AN "ERROR of judgement' was to blame for Extinction Rebellion being listed as an "extreme ideology" say counter-terrorism police.

The Guardian reported yesterday that the climate change campaign group, which was founded in Stroud, had been placed in the police guide, which is aimed at stopping young people becoming radicalised.

The campaign group was included in a 12-page guide produced by Counter Terrorism Policing South East entitled 'Safeguarding young people and adults from ideological extremism'.

Police are now reviewing and recalling the document.

"How dare they," said a spokesperson for Extinction Rebellion.

"Children up and down the country are desperately fighting for a future. Teachers, grandparents, nurses have been trying their best with loving nonviolence to get politicians and big business to do something about the dire state of our planet.

"And this is how the establishment responds.

"In a world of misinformation, where lies travel faster than the truth, we can’t help but wonder was this a deliberate attempt to silence a legitimate cause. Wouldn’t it be nice if they focused on the real extremists, the fossil fuel companies and those that do their bidding?"

DCS Kath Barnes, head of Counter Terrorism Policing South East said in a statement: "I would like to make it quite clear that we do not classify Extinction Rebellion as an extremist organisation.

"The inclusion of Extinction Rebellion in this document was an error of judgement and we will now be reviewing all of the contents as a result.

"It was produced by CTPSE to assist our statutory partners - including police forces and government organisations - in identifying people who may (be) vulnerable as a result of their links to some organisations."

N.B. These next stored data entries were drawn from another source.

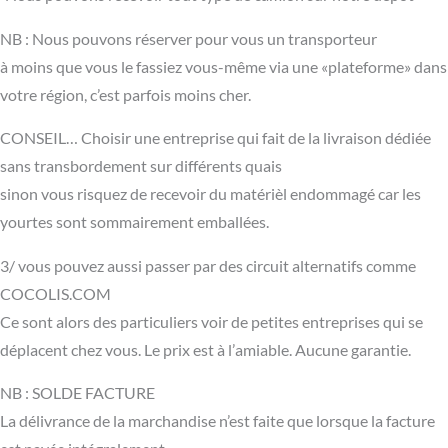
NB : Nous pouvons réserver pour vous un transporteur
à moins que vous le fassiez vous-même via une «plateforme» dans
votre région, c’est parfois moins cher.
CONSEIL… Choisir une entreprise qui fait de la livraison dédiée
sans transbordement sur différents quais
sinon vous risquez de recevoir du matérièl endommagé car les
yourtes sont sommairement emballées.
3/ vous pouvez aussi passer par des circuit alternatifs comme
COCOLIS.COM
Ce sont alors des particuliers voir de petites entreprises qui se
déplacent chez vous. Le prix est à l’amiable. Aucune garantie.
NB : SOLDE FACTURE
La délivrance de la marchandise n’est faite que lorsque la facture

The document was "designed for a very specific audience who understand the complexities of the safeguarding environment we work within and who have statutory duties under Prevent" added DCS Barnes.

"We as Counter Terrorism Policing, along with our partners, have a responsibility to protect vulnerable people. Officers are trained to spot those who may be vulnerable, and the membership of an organisation that supports environmental or animal welfare issues alone would not be a trigger."